EXPLORE THE MATERIAL>
a) Answer from the forum post about the APM alert shell script:
(i) What threshold value is set in the alert?
(ii) How many total critical events does the post report?
(iii) Which environment setup file does the script check for?
b) Carry on the forum post about the APM alert shell script from the point where it stops.

READING PASSAGE>

::::::

DX Application Performance Management

Expand all | Collapse all

Shell script to report a problem with APM

  • 1.  Shell script to report a problem with APM

    Posted 03-26-2018 01:49 PM

    Hello guys,

    I would like to ask for your help regarding a problem that happens in my environment that I still can not identify what it can be to be able to solve.
    The situation is as follows, we implemented a script that every time a treshold is reached this script sends a command to our workflow tool registering a problem ticket. What happens is that when the ticket is normalized, the script is not executed again with the normalization command. And I do not know why this occurs.

    Here is some information:
    Total Critical Events: 4428
    Total events Standardization: 1089
    In the action the parameters that are being passed are:

       - Pass Text to Shell

       - Alert Status

       - Agent Name(s)

    In the Alert the parameters that are being configured are:

       - Metric: Stall

       - Trigger Alert Norification: Report Only Final State Whenever Severity Changes

       - Combination: Any

       - Notify by individual metric: Checked

       - Comparison Operator: Greater Then

       - Resolution: 15 seconds

       - Threshold: 250

       - Periods over Threshold: 16

       - Observed Periods: 16

     

    Script:

    #!/bin/sh
    #
    # Determine automatically where our home is.
    # resolve links - $0 may be a softlink
    PRG="$0"
    while [ -h "$PRG" ] ; do
      ls=`ls -ld "$PRG"`
      link=`expr "$ls" : '.*-> \(.*\)$'`
      if expr "$link" : '.*/.*' > /dev/null; then
        PRG="$link"
      else
        PRG=`dirname "$PRG"`/"$link"
      fi
    done
    PRGDIR=`dirname "$PRG"`

     

    # Set environment
    if [ -f $PRGDIR/setIscEnv.sh ] ; then
    source $PRGDIR/setIscEnv.sh
    else
            echo "There is no environment setup file: setIscEnv.sh"
            echo "Please re-run configureWily in installation directory!"

::::::

DATA>

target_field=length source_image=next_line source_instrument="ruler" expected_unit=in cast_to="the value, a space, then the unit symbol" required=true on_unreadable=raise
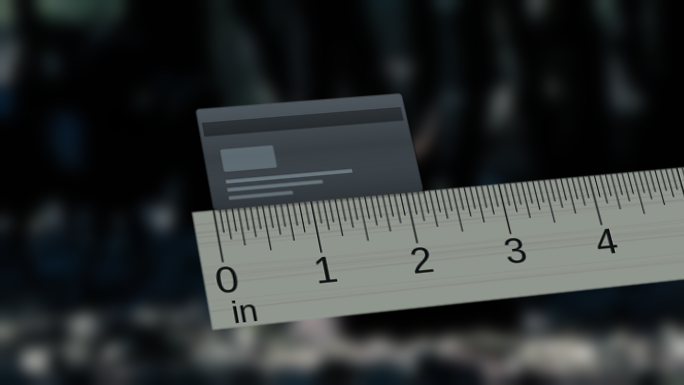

::::::

ANSWERS FOR EACH ITEM>
a)
(i) 250
(ii) 4428
(iii) setIscEnv.sh

b)
            exit
    fi

     

    #---------------Define the log file-----------------------------------------#
    LOG_FILE=/opt/programas/apm/10.5/p_07667_apmca/mom/logs/chamado.log

     

    #______________Receipt of call values--------------------------------#
    ALERT=$1
    ALERT_STATUS=$2
    AGENT_NAME=$3

     

    #---------------Define the agent name and the instance name----------------------#
    AGENT_INSTANCIA=$AGENT_NAME

     

    NOME_AGENTE=`echo $AGENT_NAME|awk -F"\|" '{print $(NF-2)}'`
    NOME_AGENTE=`echo $NOME_AGENTE | sed -e "s/]\"//g"`

     

    NOME_INSTANCIA=`echo $AGENT_INSTANCIA|awk -F"\|" '{print $(NF)}'`
    NOME_INSTANCIA=`echo $NOME_INSTANCIA | sed -e "s/]\"//g"`

     

     

     

    #--------------Treat the data to get the service code and the name of the application-#
    TT_AGENTS=`echo $AGENT_NAME|awk -F"\|" '{print $(NF)}'`
    TT_AGENTS=`echo $TT_AGENTS | sed -e "s/]\"//g"`
    DOMAIN=`echo $AGENT_NAME|awk -F"\|" '{print $(NF-3)}'`
    DOMAIN=`echo $DOMAIN | sed -e "s/\"\[//g"`

     

    DOMAIN_ARRAY=( $(echo $DOMAIN | tr "-" "\n") )

     

    COD_SERV="00000"
    COD_SERVV="00000"
    APLIC=$TT_AGENTS

     

    if [ "X${DOMAIN_ARRAY[1]}" != "X" ]; then
            COD_SERV=${DOMAIN_ARRAY[0]}
            COD_SERVV=`echo $COD_SERV | awk -F"\/" '{print $(NF)}'`
            APLIC=${DOMAIN_ARRAY[1]}
    fi

     

    #------------------Define whether the call is alert, normal or critical----------------------#
    STATUS="indefinido"
    if [ "$ALERT_STATUS" = "\"3\"" ]; then
            STATUS="critical"
    elif [ "$ALERT_STATUS" = "\"2\"" ]; then
            STATUS="major"
    else
            STATUS="normal"
    fi

     

    #-----------------Take the accent off the text of the call------------------------------------#
    ALERT_TRATADO=`echo $ALERT | sed y/áÁàÀãÃâÂéÉêÊíÍóÓõÕôÔúÚüÜçÇ/aAaAaAaAeEeEiIoOoOoOuUuUcC/`

     

    #----------------Includes Custom Message for support---------------------#
    grep -q "Erros Por Intervalo" <<< "$ALERTA_TRATADO" && RECOMENDACAO="O APM detectou uma quantidade anormal de erros, para detalhar quais os erros entrar no APM e verificar a aba de erros no investigator."
    grep -q "Garbage" <<< "$ALERTA_TRATADO" && RECOMENDACAO="Em casos de execucao elevada de Garbage Collector, a recomendacao eh que a instancia seja reiniciada."
    grep -q "Tempo Medio de Resposta" <<< "$ALERTA_TRATADO" && RECOMENDACAO="O APM detectou que o Tempo Medio de Resposta da aplicacao atingiu um nivel anormal do que era esperado, normalmente isso acontece devido a uma integracao da aplicacao que esta demorando muito para responder"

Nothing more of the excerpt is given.